– Может быть. Но я сам для себя нечаянно высказал то, что в душе давно копилось разрозненной кучей мыслей. Перед камерой же я попытался выстроить свои мысли в систему, хотя сам чувствую, что не все у меня получилось. Но я по другому поводу звоню…
– Я слушаю вас.
– Вы сообщали, что теперь моей поимкой займется спецназ ГРУ. Когда мне их ждать?
– Вы хотите и с ними разобраться, как с полковником Агададашевым? Я бы вам не рекомендовал с ними ввязываться даже в небольшое столкновение. Они сразу сядут на хвост, как сейчас говорят. Это опытные волкодавы.
– Напротив. Я знаю, что у нас в районе плотность населения – три человека на квадратный километр, и потому любой человек, появившийся где-то, сразу становится заметным.

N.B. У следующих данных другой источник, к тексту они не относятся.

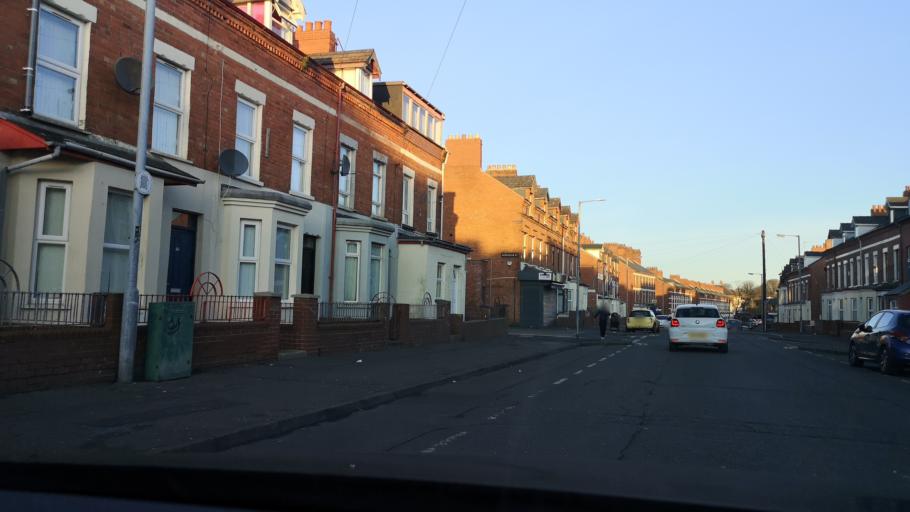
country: GB
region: Northern Ireland
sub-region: City of Belfast
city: Belfast
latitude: 54.5830
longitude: -5.9264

Когда сюда прибудет спецназ, я попрошу своих людей сидеть на базе и никуда не отлучаться без необходимости.
– Насколько я знаю, они должны прибыть в Махачкалу завтра. Сейчас они в Кабардино-Балкарии. Если утром выедут, к обеду будут у нас. К вечеру или послезавтра утром, так получается, выступят в Ногайский район и начнут поиск. Правда, я не очень понимаю, как они его будут проводить, но это их дело. Если нужно точное время прибытия, я могу уточнить и перезвонить.
– Уточните, пожалуйста. Я бы мог сейчас отпустить своих людей по домам с тем, чтобы они завтра до вечера вернулись. Семьи им тоже навещать нужно. Но потом будут сидеть на базе и никуда не высовываться.
– Хорошо. Я попробую выяснить и перезвоню вам…
Роберт Ильханович собрал весь джамаат у своего кострища рядом с шалашом. Все четырнадцать человек. Сам сидел на деревянной колоде, остальные стояли перед ним полукругом. Енали Есенеев держал в поводу Ветра, но конь был расседлан и чего хотел мальчик, мурза не знал.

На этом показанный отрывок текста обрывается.